Whatever the outcome, this child will be forced to endure complicated fractured family
environments with a confusion of visiting rights, financial obligations and emotional
insecurity.

By addressing a presumed discrimination towards one minority, a very vocal one, same
sex marriage creates a new class of citizens for whom discrimination is entirely legal:
children who are deprived of either a father or a mother.

Parliament needs to restore and strengthen the former definition of marriage as a
protector of children’s rights and best interests. This will no doubt be challenged again in
the courts under the Charter, with similarly narrow rulings ignoring the fate of children.

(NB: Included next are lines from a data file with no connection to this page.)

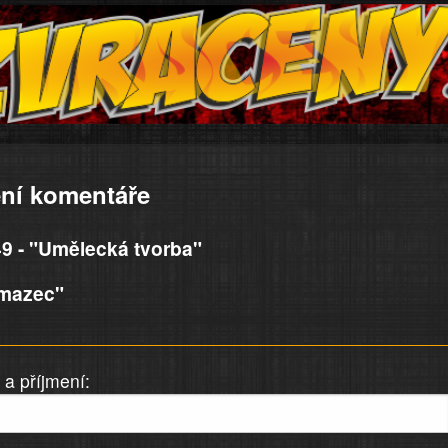
ní komentáře
9 - "Umělecká tvorba"
"mazec"
a příjmení:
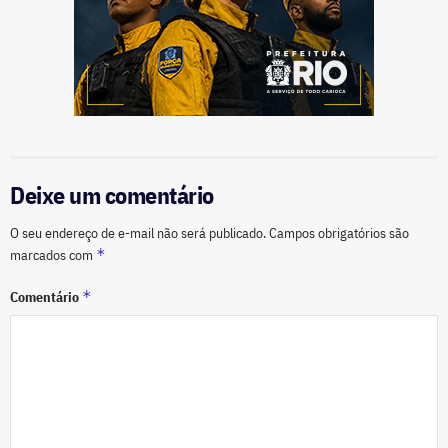
Deixe um comentário
O seu endereço de e-mail não será publicado.
Campos obrigatórios são
*
marcados com
*
Comentário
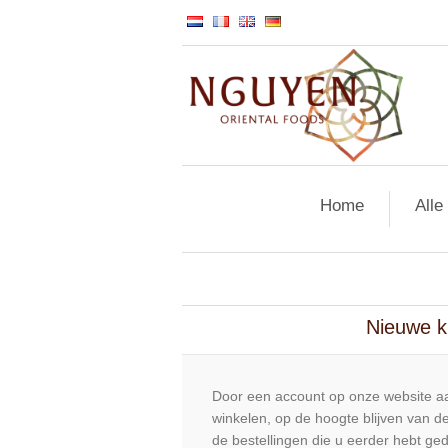
Home
Alle
Nieuwe k
Door een account op onze website aa
winkelen, op de hoogte blijven van de
de bestellingen die u eerder hebt ge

When the Charter was adopted, it included a notwithstanding clause whose precise
purpose is to override narrow court decisions which may not be in the public interest.
Clearly, in order to protect children s rights, the notwithstanding clause must be used, if
necessary. And yet, because the notwithstanding must be renewed every five years, a
more permanent solution is required.

Since the Charter is a constitutional issue, only a constitutional amendment can resolve
the problem permanently. As in other jurisdictions, the constitution needs to be amended
to enshrine the most fundamental institution in society: child friendly, monogamous,
heterosexual marriage.

One final question begs an answer. Why are all the passionate champions of Charter
rights so utterly silent about the violation of the rights and best interests of children?
Could it be that some citizens are more equal than others?